(Text transcribed from the pages)
——————

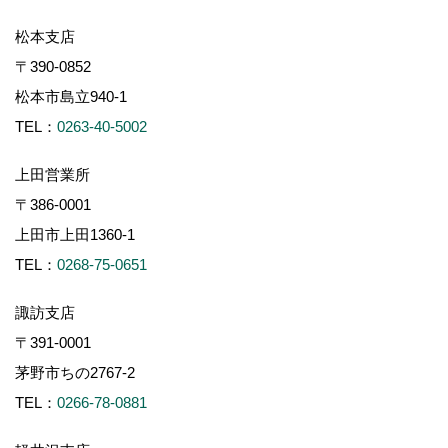
松本支店
〒390-0852
松本市島立940-1
TEL：
0263-40-5002
上田営業所
〒386-0001
上田市上田1360-1
TEL：
0268-75-0651
諏訪支店
〒391-0001
茅野市ちの2767-2
TEL：
0266-78-0881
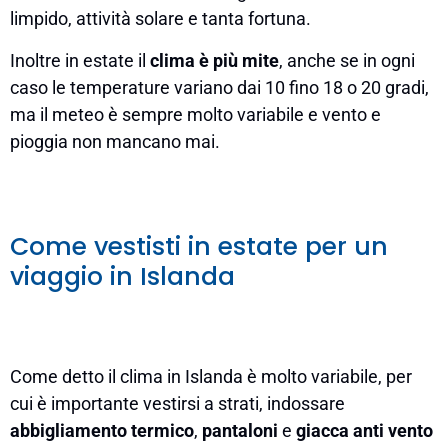
limpido, attività solare e tanta fortuna.
Inoltre in estate il
clima è più mite
, anche se in ogni
caso le temperature variano dai 10 fino 18 o 20 gradi,
ma il meteo è sempre molto variabile e vento e
pioggia non mancano mai.
Come vestisti in estate per un
viaggio in Islanda
Come detto il clima in Islanda è molto variabile, per
cui è importante vestirsi a strati, indossare
abbigliamento termico
,
pantaloni
e
giacca anti vento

——————

How to complete this task. Can you transcribe every one of the lines above word for word, leaving the pictures out of your answer?

Result of this exercise.
松本支店
〒390-0852
松本市島立940-1
TEL：
0263-40-5002
上田営業所
〒386-0001
上田市上田1360-1
TEL：
0268-75-0651
諏訪支店
〒391-0001
茅野市ちの2767-2
TEL：
0266-78-0881
limpido, attività solare e tanta fortuna.
Inoltre in estate il
clima è più mite
, anche se in ogni
caso le temperature variano dai 10 fino 18 o 20 gradi,
ma il meteo è sempre molto variabile e vento e
pioggia non mancano mai.
Come vestisti in estate per un
viaggio in Islanda
Come detto il clima in Islanda è molto variabile, per
cui è importante vestirsi a strati, indossare
abbigliamento termico
,
pantaloni
e
giacca anti vento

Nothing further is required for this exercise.